盛喬原就去要去抓他手裡的東西,被他這動作驚到,一下子也沒繃住勁兒,上身竟直接壓了下去。
反正是在床上,她自己倒下倒是不要緊,可他身下還有一個半抬著身子的徐少安,被她這麼一壓,一下子躺倒在了她的被褥上。
緊跟著盛喬就嚴絲合縫地砸進了他的懷裡。
柔軟的胸口正好壓在男人平坦的小腹上,徐肅年斂著眉梢,壓著嗓子發出一聲悶哼。
他這一聲壓的很低,可兩人現在完全是貼在一塊,盛喬又怎麼會聽不見。
她不滿意地爬起來,揉著自己被他堅硬小腹硌痛的胸口,氣哼哼的,“你叫什麼?我有那麼重嗎?”
“小娘子身輕如燕,怎麼會重?”
徐肅年不準痕跡地將身子側過去,立刻哄道。
盛喬這才滿意,撐著床榻翻身坐起來,剛才因為話本而羞惱的情緒已經被她全忘光了。
甚至她坐起來之後,還伸手去拉了一把仍然躺著的徐少安。
徐肅年很知道分寸,見好就收,也沒再故意使壞,撐起來坐到盛喬的身邊,將下袍整理好蓋住了雙腿,然後才去看她的臉色,問:“鄭娘子這麼晚過來可是有什麼事?剛看小娘子好像臉色不太好,這才故意想逗你開心開心。”
提起這個事,盛喬癟癟嘴,問他,“你沒聽到嗎?”
徐肅年搖頭:“床幃太厚,我聽不到。”
盛喬沒有懷疑,而是有些惆悵地嘆了口氣,說:“徐肅年不願意退婚。”
“……”
猝不及防聽到自己的名字,徐肅年一時竟有些沒反應過來。
盛喬見他不說話,回頭看了他一眼,對他的反應不太滿意。
徐肅年立刻問:“徐肅年是誰?”
“你不知道?”盛喬有些驚訝,但也沒多想,只是給他解釋道,“徐肅年是丹寧長公主的兒子,也是我之前說到的那個未婚夫。”
說到未婚夫三個字的時候,她明顯有些咬牙切齒的。
她原本對徐肅年只是畏懼,但自從他不願意退婚之後,又多了幾分厭惡和反感。
“原來是端陽侯。”徐肅年卻不知她的情緒變化,只是接著這話說道,“自咱們來洛州的路上,我就發現了,小娘子好像很討厭您這位未婚夫。”
盛喬毫不掩飾地點了點頭,“是啊,討厭死了。”
聽著她的語氣,徐肅年終於把自己一直想問的話問了出來,“小娘子為何討厭他,你……不是沒見過他嗎?”

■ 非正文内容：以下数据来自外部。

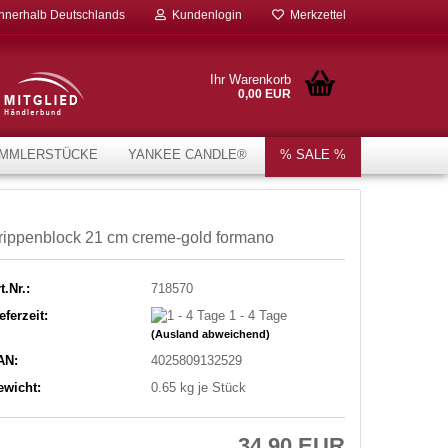
innerhalb Deutschlands
Kundenlogin
Merkzettel
Ihr Warenkorb
0,00 EUR
MMLERSTÜCKE
YANKEE CANDLE®
% SALE %
rippenblock 21 cm creme-gold formano
t.Nr.:
718570
eferzeit:
1 - 4 Tage
(Ausland abweichend)
AN:
4025809132529
ewicht:
0.65
kg je Stück
34,90 EUR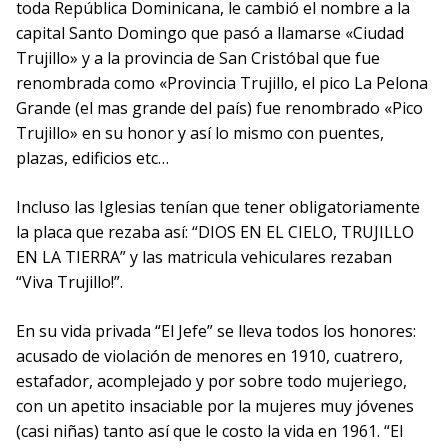
toda República Dominicana, le cambió el nombre a la
capital Santo Domingo que pasó a llamarse «Ciudad
Trujillo» y a la provincia de San Cristóbal que fue
renombrada como «Provincia Trujillo, el pico La Pelona
Grande (el mas grande del país) fue renombrado «Pico
Trujillo» en su honor y así lo mismo con puentes,
plazas, edificios etc…
Incluso las Iglesias tenían que tener obligatoriamente
la placa que rezaba así: “DIOS EN EL CIELO, TRUJILLO
EN LA TIERRA” y las matricula vehiculares rezaban
“Viva Trujillo!”.
En su vida privada “El Jefe” se lleva todos los honores:
acusado de violación de menores en 1910, cuatrero,
estafador, acomplejado y por sobre todo mujeriego,
con un apetito insaciable por la mujeres muy jóvenes
(casi niñas) tanto así que le costo la vida en 1961. “El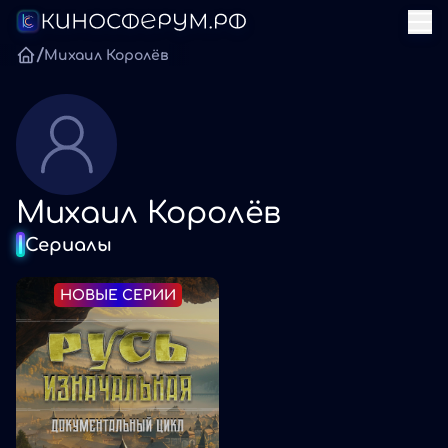
/
Михаил Королёв
Михаил Королёв
Сериалы
НОВЫЕ СЕРИИ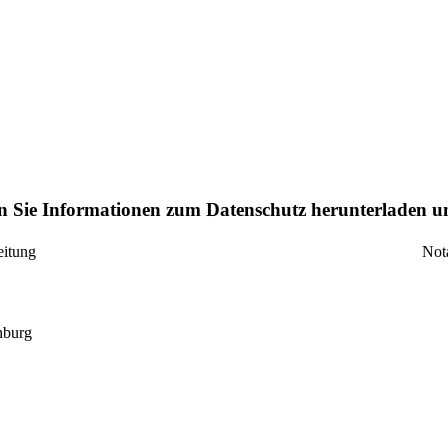
 Sie Informationen zum Datenschutz herunterladen und
eitung
Not
nburg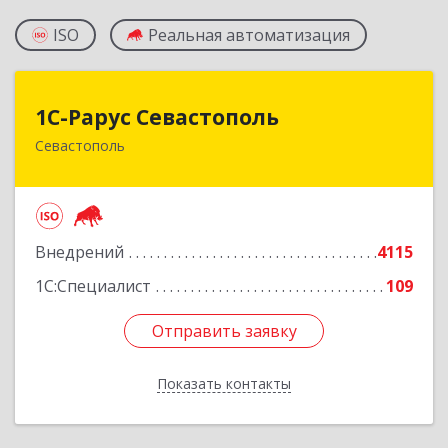
ISO
Реальная автоматизация
1С-Рарус Севастополь
1С-Рарус Севастополь
Севастополь
299011, Севастополь г, Кулакова ул, дом № 58
Подробнее
Внедрений
4115
1С:Специалист
109
Отправить заявку
Отправить заявку
Показать контакты
Назад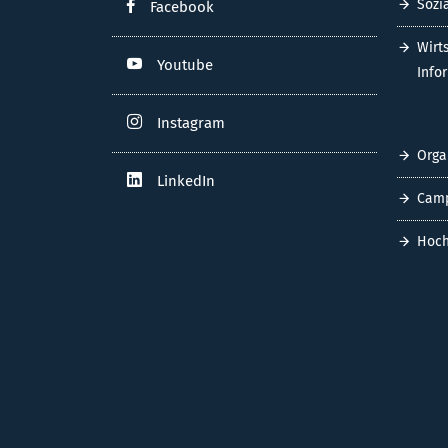
Sozi
Facebook
Wirt
Youtube
Info
Instagram
Orga
LinkedIn
Cam
Hoch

“原本不討厭的,誰讓他非要娶我!”盛喬的回答很是任性。
徐肅年看出她的表情是真的厭惡,有一瞬間的心梗。
原本想要在這時候坦白的心思也重新被壓了回去。
他忽然意識到自己從前思慮中的一個問題。
他一直只想著讓盛喬喜歡自己,如此一來,等她知道自己的真實身份之後,大約就沒那麼惱怒了。
可他錯了。
就算盛喬現在再喜歡他,最後要嫁的也是端陽侯徐肅年,而不是車夫徐少安。
“徐少安”對盛小娘子再好,也不可能一輩子用這個身份活著,他應該改變的是盛喬對她未婚夫“徐肅年”的印象。
他應該讓她意識到徐肅年並沒有那麼可怕,讓她逐漸接受徐肅年其實是個很好的人。
等屆時機會成熟,他再對她坦誠:當初之所以會瞞著她,就是因為她對徐肅年的印象實在太差,不敢坦白是怕弄巧成拙,這才隱瞞身份。
這個理由既合理又真實,想必盛喬應當能接受罷。
徐肅年在心裡將這一番思路的邏輯重新捋了一遍,確定沒找出什麼問題來,便在心中飛快地組織起說辭。
和以前一樣,他不能太過激進,還是要循序漸進地改變盛喬對“徐肅年”此人的認知。
於是,他狀作回憶地思索了一下,說:“可我在長安的時候,怎麼聽說端陽侯其實是個好官,深受百姓愛戴。”